::: ARTICLE :::
Re: [PATCH 02/11] drm/amdgpu: add ring flag for no user submissions

Alex Deucher <alexdeucher@xxxxxxxxx> · Mon, 17 Mar 2025 14:27:38 -0400

On Mon, Mar 17, 2025 at 1:23 PM Marek Olšák <maraeo@xxxxxxxxx> wrote:
>
> Userspace needs a query that a queue IP type is supported. "available_rings" is used for that right now, but if that's 0, something else must indicate IP support.
>
> amd_ip_info::num_queues should be non-zero even when user queues are supported. The exact number doesn't matter with user queues.

How will mesa determine whether kernel queues are supported?  Can mesa
look at amd_ip_info::num_queues and if it's 0, check some new INFO
query to determine if user queues are available?  If
amd_ip_info::num_queues is always non-0, then it would be assumed that
the kernel supports kernel queues, which it may not.

Alex

>
> Marek
>
> On Mon, Mar 17, 2025 at 3:09 AM Liang, Prike <Prike.Liang@xxxxxxx> wrote:
>>
>> [Public]
>>
>> We might still need to export each ring's number correctly; otherwise, the Mesa driver will consider there's no available ring supported from the driver and then further assert before submitting the user queue.
>>
>> If we want to keep the ring number being zero, the Mesa driver may need an attachment change to allow the command submitted to the zero-ring number if the user queue is enabled.
>>
>> Hi @Olsak, Marek Do you think it's fine to have the attachment patch for the userq support? Except for such changes, maybe we also need to clean up the IB-related part.
>>
>> Regards,
>>       Prike
>>
>> > -----Original Message-----
>> > From: amd-gfx <amd-gfx-bounces@xxxxxxxxxxxxxxxxxxxxx> On Behalf Of Alex
>> > Deucher
>> > Sent: Thursday, March 13, 2025 10:41 PM
>> > To: amd-gfx@xxxxxxxxxxxxxxxxxxxxx
>> > Cc: Deucher, Alexander <Alexander.Deucher@xxxxxxx>; Khatri, Sunil
>> > <Sunil.Khatri@xxxxxxx>
>> > Subject: [PATCH 02/11] drm/amdgpu: add ring flag for no user submissions
>> >
>> > This would be set by IPs which only accept submissions from the kernel, not
>> > userspace, such as when kernel queues are disabled. Don't expose the rings to
>> > userspace and reject any submissions in the CS IOCTL.
::: DATASET ROWS :::
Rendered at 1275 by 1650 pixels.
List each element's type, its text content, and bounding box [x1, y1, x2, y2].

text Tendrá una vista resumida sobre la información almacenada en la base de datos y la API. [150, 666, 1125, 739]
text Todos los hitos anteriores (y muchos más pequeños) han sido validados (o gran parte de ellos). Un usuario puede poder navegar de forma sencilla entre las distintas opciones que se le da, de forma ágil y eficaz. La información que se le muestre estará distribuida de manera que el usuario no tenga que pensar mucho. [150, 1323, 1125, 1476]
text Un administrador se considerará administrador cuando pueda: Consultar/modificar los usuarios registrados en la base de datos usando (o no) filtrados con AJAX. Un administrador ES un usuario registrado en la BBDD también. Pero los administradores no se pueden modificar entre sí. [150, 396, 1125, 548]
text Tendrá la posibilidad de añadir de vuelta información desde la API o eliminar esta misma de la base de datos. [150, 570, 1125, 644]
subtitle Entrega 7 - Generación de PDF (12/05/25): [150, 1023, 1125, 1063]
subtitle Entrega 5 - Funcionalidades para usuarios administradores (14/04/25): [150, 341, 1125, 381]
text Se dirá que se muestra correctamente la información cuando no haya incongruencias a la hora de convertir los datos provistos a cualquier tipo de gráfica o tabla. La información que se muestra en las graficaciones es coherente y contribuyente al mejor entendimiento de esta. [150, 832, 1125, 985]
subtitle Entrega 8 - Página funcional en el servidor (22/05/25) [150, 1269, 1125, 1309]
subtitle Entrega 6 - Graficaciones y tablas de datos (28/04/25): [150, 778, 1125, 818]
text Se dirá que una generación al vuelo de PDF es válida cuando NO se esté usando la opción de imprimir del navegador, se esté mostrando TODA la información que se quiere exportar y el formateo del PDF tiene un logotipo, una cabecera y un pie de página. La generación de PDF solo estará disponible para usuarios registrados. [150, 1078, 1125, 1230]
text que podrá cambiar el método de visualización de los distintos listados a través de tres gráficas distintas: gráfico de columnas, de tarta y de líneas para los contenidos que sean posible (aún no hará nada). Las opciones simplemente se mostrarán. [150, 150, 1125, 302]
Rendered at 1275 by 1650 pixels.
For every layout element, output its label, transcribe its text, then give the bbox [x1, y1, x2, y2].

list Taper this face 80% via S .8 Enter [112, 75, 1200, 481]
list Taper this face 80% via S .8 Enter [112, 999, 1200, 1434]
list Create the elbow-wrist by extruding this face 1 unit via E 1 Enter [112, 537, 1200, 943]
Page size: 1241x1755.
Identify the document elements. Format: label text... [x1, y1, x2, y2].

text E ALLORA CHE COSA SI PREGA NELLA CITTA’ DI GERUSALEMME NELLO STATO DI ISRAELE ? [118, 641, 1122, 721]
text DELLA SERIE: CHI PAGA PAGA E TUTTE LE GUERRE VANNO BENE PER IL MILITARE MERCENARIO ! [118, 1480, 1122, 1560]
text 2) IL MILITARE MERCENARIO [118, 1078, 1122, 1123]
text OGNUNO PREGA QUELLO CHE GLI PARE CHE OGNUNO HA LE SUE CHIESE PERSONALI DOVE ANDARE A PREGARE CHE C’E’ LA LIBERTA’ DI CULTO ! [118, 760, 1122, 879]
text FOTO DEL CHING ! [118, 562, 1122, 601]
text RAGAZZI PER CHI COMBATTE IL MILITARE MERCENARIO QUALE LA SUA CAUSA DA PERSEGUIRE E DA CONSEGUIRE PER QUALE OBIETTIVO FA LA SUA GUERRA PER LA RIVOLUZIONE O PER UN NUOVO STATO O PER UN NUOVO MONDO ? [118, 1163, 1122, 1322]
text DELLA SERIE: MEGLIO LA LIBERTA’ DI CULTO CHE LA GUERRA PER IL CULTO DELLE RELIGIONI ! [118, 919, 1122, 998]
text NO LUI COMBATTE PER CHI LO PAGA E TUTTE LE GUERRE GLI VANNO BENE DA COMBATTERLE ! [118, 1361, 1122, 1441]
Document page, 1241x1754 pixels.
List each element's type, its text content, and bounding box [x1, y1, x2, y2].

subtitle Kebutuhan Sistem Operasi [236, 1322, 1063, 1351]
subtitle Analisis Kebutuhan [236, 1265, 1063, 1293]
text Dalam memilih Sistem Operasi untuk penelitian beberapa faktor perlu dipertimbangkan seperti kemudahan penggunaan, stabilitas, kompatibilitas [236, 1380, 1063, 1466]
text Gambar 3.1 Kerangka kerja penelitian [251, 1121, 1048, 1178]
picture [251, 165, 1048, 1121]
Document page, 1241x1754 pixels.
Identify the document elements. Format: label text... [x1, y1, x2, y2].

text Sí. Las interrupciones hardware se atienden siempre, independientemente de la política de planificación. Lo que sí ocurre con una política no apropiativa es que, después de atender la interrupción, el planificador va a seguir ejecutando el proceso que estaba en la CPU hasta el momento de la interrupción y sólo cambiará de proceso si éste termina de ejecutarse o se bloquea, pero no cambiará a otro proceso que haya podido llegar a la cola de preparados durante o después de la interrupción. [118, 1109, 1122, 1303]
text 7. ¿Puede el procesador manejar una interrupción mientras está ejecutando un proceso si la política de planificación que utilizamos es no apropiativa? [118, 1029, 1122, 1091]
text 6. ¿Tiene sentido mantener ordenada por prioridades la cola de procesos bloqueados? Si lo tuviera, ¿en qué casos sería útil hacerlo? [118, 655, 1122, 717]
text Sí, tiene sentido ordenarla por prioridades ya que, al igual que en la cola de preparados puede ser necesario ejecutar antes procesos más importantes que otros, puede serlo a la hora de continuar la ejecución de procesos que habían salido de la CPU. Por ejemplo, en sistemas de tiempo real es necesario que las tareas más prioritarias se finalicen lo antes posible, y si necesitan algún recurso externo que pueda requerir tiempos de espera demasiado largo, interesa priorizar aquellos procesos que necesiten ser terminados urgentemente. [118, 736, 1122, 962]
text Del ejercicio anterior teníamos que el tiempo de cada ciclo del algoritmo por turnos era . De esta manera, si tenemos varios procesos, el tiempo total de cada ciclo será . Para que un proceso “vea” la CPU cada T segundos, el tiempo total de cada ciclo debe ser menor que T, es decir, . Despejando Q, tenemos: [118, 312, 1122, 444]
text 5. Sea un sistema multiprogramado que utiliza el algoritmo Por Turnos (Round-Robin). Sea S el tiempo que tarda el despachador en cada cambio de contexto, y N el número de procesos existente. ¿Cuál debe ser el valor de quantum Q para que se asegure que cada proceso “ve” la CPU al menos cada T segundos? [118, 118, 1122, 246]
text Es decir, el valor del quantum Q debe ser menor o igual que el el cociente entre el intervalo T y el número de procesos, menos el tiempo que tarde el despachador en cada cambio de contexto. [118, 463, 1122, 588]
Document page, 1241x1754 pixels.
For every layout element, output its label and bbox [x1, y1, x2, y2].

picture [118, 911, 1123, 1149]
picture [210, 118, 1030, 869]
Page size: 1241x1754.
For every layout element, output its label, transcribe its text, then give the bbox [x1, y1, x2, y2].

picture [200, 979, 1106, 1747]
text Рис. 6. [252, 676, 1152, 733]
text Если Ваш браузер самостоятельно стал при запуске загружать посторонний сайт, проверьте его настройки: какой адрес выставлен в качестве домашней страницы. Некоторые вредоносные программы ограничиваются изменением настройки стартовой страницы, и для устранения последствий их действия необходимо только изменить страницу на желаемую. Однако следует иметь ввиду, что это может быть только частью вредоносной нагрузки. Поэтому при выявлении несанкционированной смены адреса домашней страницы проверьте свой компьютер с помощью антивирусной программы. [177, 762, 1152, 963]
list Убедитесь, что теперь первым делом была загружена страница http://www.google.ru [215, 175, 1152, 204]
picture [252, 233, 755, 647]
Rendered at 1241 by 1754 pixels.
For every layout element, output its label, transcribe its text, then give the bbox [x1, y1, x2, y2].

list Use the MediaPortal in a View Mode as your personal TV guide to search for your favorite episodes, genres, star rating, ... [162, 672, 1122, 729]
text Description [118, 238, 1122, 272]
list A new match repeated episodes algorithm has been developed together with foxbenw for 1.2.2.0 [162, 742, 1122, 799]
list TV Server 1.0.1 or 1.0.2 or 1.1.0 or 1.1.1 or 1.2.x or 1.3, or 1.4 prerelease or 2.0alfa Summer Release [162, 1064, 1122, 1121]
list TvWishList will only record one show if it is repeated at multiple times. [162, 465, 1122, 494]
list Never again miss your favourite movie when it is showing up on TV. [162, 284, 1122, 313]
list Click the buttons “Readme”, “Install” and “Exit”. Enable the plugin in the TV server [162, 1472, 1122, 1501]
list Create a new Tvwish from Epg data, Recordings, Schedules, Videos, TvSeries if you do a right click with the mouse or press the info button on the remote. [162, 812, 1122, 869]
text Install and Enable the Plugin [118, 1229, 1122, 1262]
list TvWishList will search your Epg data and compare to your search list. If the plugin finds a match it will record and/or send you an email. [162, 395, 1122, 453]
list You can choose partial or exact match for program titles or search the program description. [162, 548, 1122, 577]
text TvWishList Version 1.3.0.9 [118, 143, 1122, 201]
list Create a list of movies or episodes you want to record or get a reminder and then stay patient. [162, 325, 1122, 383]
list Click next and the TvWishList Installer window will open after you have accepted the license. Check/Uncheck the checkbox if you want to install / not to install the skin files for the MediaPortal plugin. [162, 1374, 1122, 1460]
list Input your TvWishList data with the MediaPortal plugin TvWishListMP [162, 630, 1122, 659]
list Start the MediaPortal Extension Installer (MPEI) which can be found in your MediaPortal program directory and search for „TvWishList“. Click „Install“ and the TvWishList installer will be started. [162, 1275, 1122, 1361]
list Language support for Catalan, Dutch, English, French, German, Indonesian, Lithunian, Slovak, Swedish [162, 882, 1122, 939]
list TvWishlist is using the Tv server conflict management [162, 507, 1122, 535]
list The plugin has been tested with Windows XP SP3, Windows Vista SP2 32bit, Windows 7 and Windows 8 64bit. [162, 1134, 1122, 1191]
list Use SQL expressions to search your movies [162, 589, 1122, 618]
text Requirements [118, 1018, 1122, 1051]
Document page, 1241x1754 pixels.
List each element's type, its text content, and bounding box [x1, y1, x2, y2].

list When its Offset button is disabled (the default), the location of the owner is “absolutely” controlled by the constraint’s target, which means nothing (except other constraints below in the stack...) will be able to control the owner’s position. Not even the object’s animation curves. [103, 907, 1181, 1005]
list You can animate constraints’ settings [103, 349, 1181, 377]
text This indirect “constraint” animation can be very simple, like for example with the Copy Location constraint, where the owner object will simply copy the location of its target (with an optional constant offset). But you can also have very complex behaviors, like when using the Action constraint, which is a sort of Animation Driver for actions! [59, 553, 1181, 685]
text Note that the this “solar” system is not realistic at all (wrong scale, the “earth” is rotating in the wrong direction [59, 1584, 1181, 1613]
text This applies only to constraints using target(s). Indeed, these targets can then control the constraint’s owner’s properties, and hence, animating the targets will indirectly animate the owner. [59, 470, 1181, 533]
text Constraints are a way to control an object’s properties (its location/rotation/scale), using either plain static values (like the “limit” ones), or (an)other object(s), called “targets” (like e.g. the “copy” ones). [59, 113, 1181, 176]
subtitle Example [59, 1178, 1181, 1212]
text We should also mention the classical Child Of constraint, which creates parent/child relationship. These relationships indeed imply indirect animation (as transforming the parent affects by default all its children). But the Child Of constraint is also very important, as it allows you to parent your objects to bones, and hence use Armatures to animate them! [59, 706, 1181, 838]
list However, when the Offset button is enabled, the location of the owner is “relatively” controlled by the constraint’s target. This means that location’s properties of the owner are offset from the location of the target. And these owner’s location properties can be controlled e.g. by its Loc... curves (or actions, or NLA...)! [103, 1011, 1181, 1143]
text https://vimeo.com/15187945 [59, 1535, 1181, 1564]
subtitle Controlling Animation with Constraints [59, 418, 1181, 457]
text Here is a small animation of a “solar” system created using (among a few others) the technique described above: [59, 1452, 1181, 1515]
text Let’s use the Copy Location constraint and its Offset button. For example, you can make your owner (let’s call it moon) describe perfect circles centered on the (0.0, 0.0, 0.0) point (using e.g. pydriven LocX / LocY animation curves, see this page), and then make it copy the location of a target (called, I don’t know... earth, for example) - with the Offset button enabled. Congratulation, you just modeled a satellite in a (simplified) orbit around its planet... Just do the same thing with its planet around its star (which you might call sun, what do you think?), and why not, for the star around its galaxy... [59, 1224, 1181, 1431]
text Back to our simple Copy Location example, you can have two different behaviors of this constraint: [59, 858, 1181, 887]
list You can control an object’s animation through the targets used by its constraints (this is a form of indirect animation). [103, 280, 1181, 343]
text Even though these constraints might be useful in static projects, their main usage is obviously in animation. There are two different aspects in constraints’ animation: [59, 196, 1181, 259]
:::
TASKS FOR THIS EXERCISE:
a - Copy the stretch of the thread from "On Mon, Mar 17, 2025 at 1:23 PM" through "it may not.".
b - In the thread, which field does Marek say should be non-zero even when user queues are supported?
c - Based on the thread, explain why Alex objects to amd_ip_info::num_queues always being non-zero.
Rely only on the thread to respond.

PROBLEM SOLUTIONS:
a -
On Mon, Mar 17, 2025 at 1:23 PM Marek Olšák <maraeo@xxxxxxxxx> wrote:
>
> Userspace needs a query that a queue IP type is supported. "available_rings" is used for that right now, but if that's 0, something else must indicate IP support.
>
> amd_ip_info::num_queues should be non-zero even when user queues are supported. The exact number doesn't matter with user queues.

How will mesa determine whether kernel queues are supported?  Can mesa
look at amd_ip_info::num_queues and if it's 0, check some new INFO
query to determine if user queues are available?  If
amd_ip_info::num_queues is always non-0, then it would be assumed that
the kernel supports kernel queues, which it may not.

b - amd_ip_info::num_queues

c - If amd_ip_info::num_queues were always non-zero, Mesa would assume that the kernel supports kernel queues. The kernel may not support them.